Présence à Sedan du Bombardement français le 14 mai 1940 : 9 Breguet 693 (modernes) à l'aube, 5 LeO 45 (modernes) à mi-journée, 16 Amiot 143 (obsolètes) à mi-journée et 6 Farman 222 (obsolètes) la nuit tombante
Au lieu des 170 bombardiers équipés d'avions modernes de notre plan de bataille, cette mission ne sera effectuée que par 14 bombardiers modernes, mal complétés par 22 anciens bombardiers réservés aux opérations de nuit. Mais le plus surprenant de cette situation est qu'à la suite d'une fausse information lancée par le IIème Bureau de la IIème Armée d'Hutzinger (colonel Lacaille) affirmant que le pont de bateaux à Sedan est détruit, l'État-Major décide de modifier l'objectif initial au tout dernier moment pour les GB12 (5 Léo45) et GB 34 (16 Amiot 143) et désigne comme objectif la zone d'attente au delà de la Meuse des 10 Panzers du général Gudérian. Les chefs de corps vont en effet décrypter les télégrammes suivant :
Télégrammes à Trinité (pseudo du lieutenant-colonel Aribaud du GB38), Tripoli (pseudo du colonel François du GB34) et Songe (pseudo du colonel Lefort du GB12) : Texte du premier à 9h45 : "Exécuter mission prévue sur la Meuse de Sedan. Ponts de bateaux sur la Meuse démolis. Insister sur la zone Sedan,Givonne, Bazeille et la Meuse. Passez à 12h15 sur le terrain de la Fère-Courbe. Texte du second à 10h50 : "Opération prévue limitée au nord de la Meuse. Nous tenons le village de Pont-Maugis"

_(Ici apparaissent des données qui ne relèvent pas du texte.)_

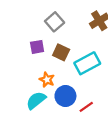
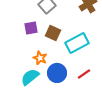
red line: (86, 107) -> (84, 74), moved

Le comportement du commandant de Laubier
Son Amiot 143 n°118 avec lequel il vient d'effectuer une mission dans la nuit du 13 au 14 mai, est indisponible : un obus de la Flak à faussé son empennage et donc sa conduite. Rentré difficilement à 4h du matin, il se fait réveiller à 9h et apprends l'ordre d'effectuer une mission de jour au dessus de Sedan. Surpris par cet ordre d'effectuer une mission de jour avec des bombardiers de nuit mais comprenant l'importance et la gravité de cette situation, il estime qu'il doit la remplir avec ses hommes. Il utilise une voiture pour se mettre au dernier moment en travers de l'Amiot n°56 de son subordonné le lieutenant Vauzelle qui roulait déjà pour prendre place dans la formation. Il fait descendre un des cinq membres d'équipage et prend la place de chef de bord. Conçu en 1931 et fabriqué entre 1935 et 1937, l'Amiot 143M volant à moins de 300 km/h, avait été laissé sur place par l'évolution rapide de la technologie aéronautique et cessé d'être fabriqué. Ces modèles devait être remplacés par de modernes AMIOT-350, mieux armés et volant deux fois plus vite et les premiers exemplaires de ce bel appareil arrivaient un par un depuis le 10 mai sans toutefois être immédiatement opérationnels.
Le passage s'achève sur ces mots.